Excerpted text:

=======

The infrastructure development particularly construction of 10,000
rural roads addition of 24 million tone refining capacity and covering
tense data fully by rural electrification and Telecom sector growth
rate being up to 17 per cent will make India march forward at a
faster rate, according Dr. Agarwal.
Although
a consolidated fiscal deficit of 10 per cent of GDP and Centre fiscal
deficit proportion of GDP estimated 5.9 per cent in 2001-02, may
be considered to be high and a cause of concern yet for a developing
country like India where a large investment is to be made in building
up infrastructure and the capacity of the economy and in the current
economic scenario of low inflation of 3 % and high savings rate
of 24 % and BOP surplus it should not cause worries, according to
Dr. Agarwal. However, what is of serious concerns is the increase
in the share of consumption expenditure in total center expenditure
to more than 23 percent in 2002-03. While the government and the
Finance Minister have been seized with this problem and made announcement
in the last budget about the controlling centre government expenditure
yet it has gone up, according to Dr. Agarwal. There are large areas
of wasteful expenditure in which effective step should have been
taken so as to reduce the fiscal deficit both of the Center and
the State Government, according to Dr. Agarwal.

=======

Supplied data:

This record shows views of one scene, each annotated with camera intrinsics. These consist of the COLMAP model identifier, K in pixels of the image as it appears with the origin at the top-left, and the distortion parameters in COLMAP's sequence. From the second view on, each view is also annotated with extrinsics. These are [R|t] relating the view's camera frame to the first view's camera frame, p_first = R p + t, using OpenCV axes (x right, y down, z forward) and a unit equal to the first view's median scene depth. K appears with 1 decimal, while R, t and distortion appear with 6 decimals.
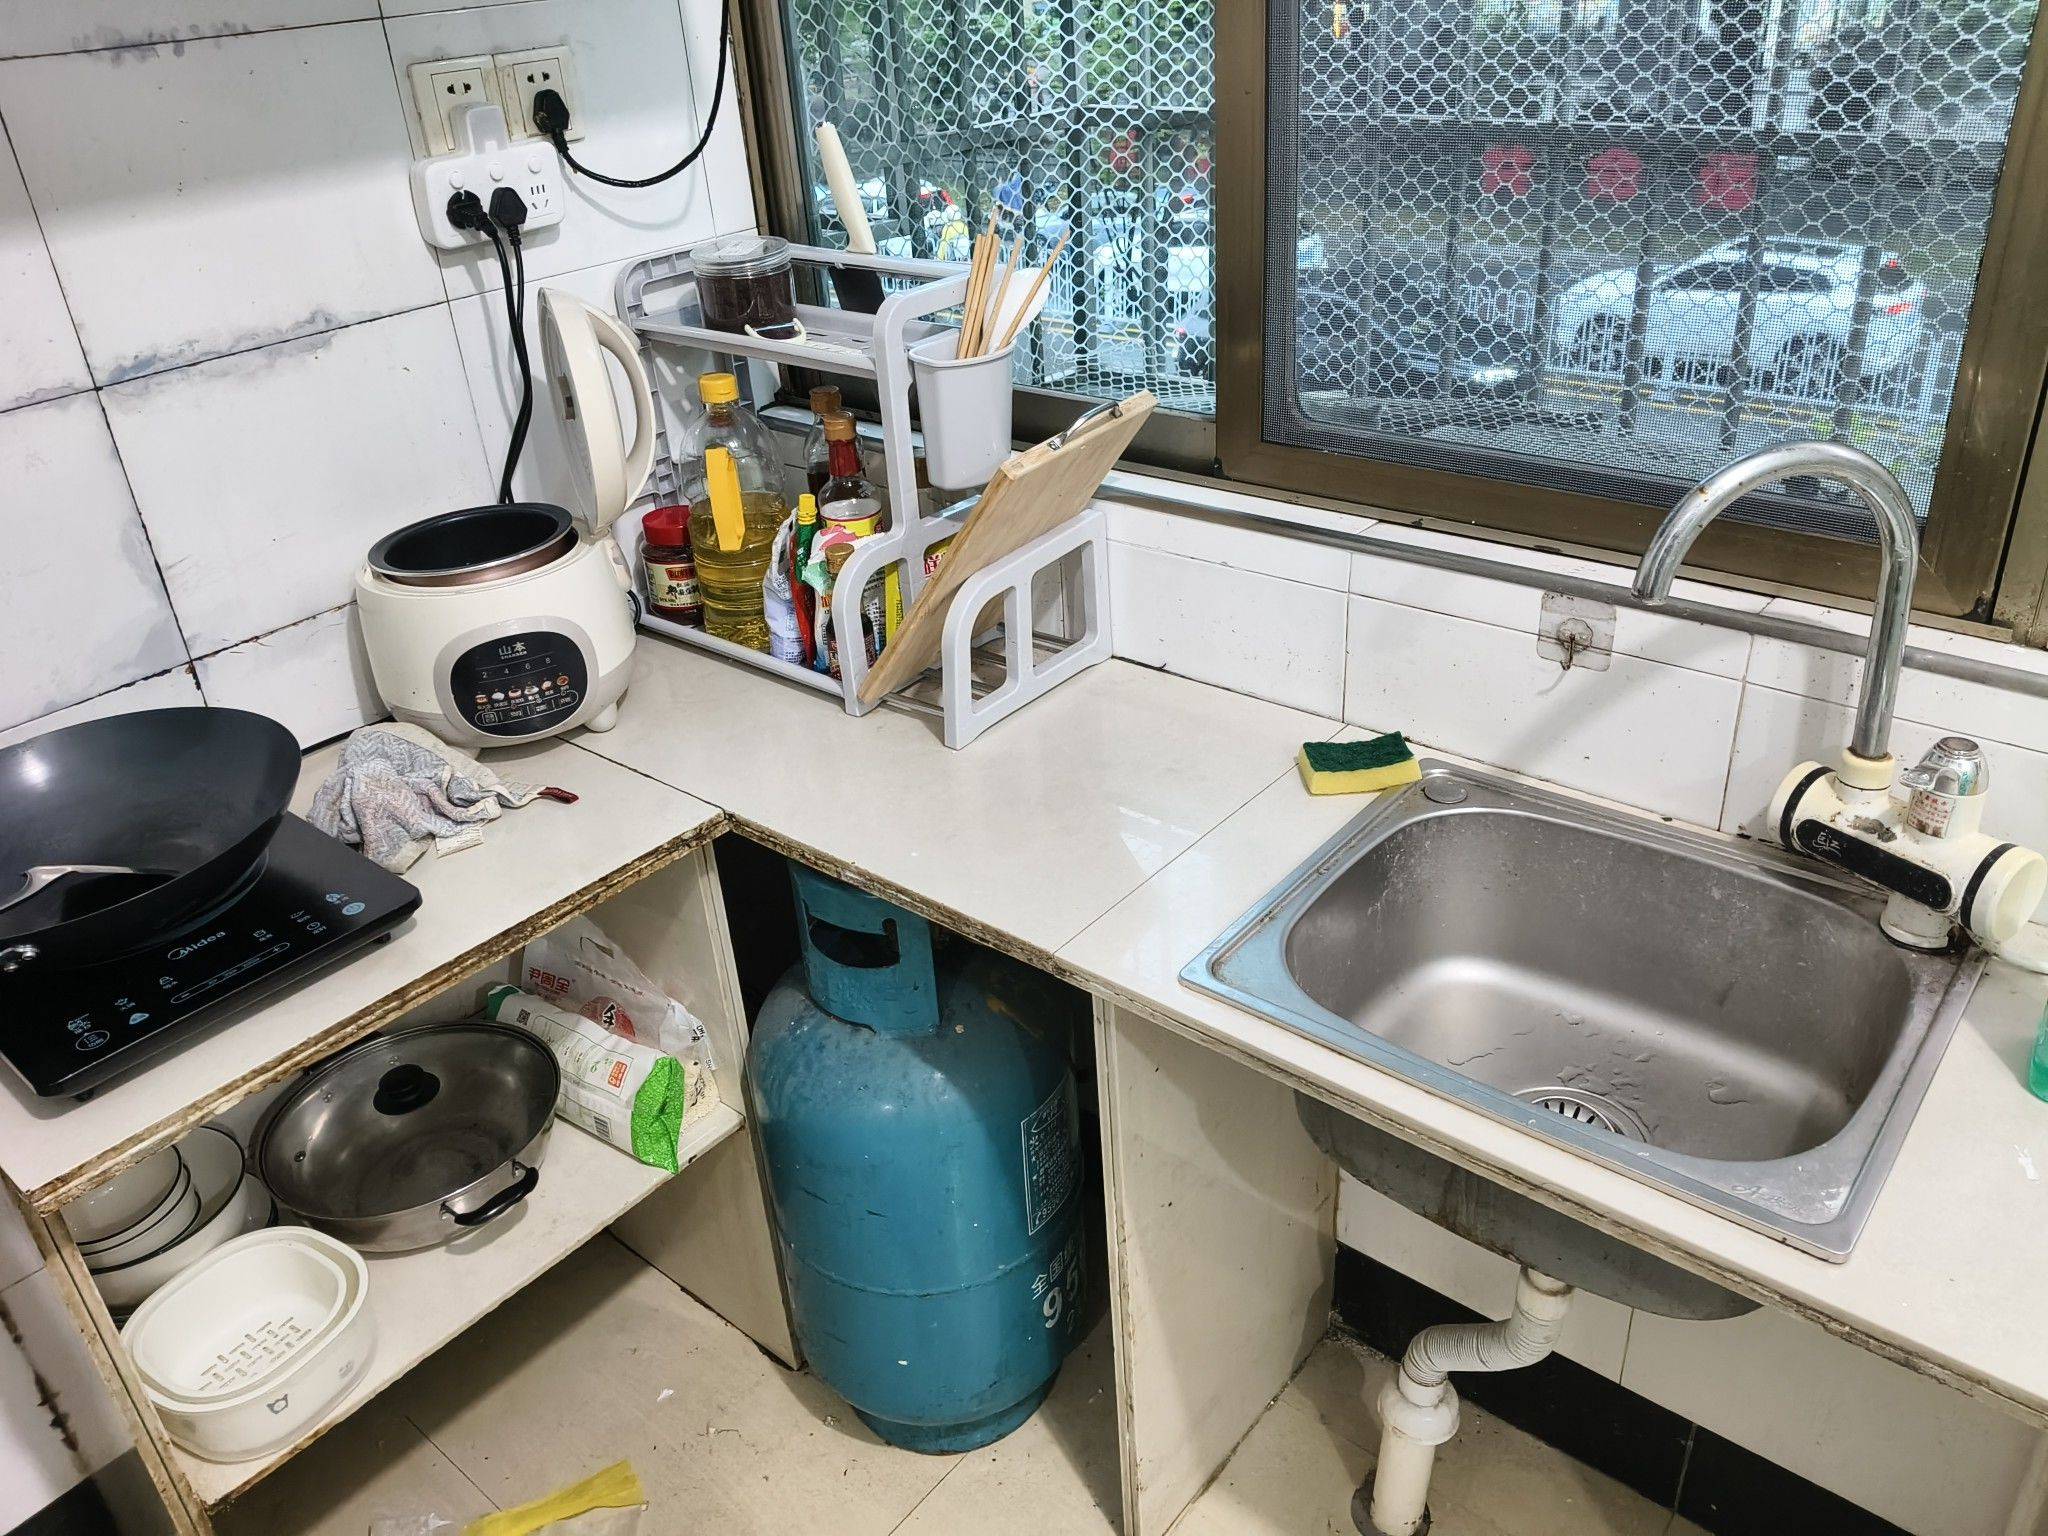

=======

Exercise instructions:
Please continue the passage on Dr. Agarwal's views about India's fiscal deficit and government spending from where it stops.

Reply to the task:
There
was an urgent need during the year to control food, fertilizer and
petroleum subsidies particularly after dismantling APM in the petroleum
sector and food.
Dr.
Agarwal strongly feels that the government should have taken effective
steps not to allow shortage for capital receipts. According to Dr.
Agarwal there was no justification for higher budgetary support
to UTI to benefit few million subscribers of US 64 at the cost of
rest of the country, which includes 26 per cent people living below
the poverty line.
Dr.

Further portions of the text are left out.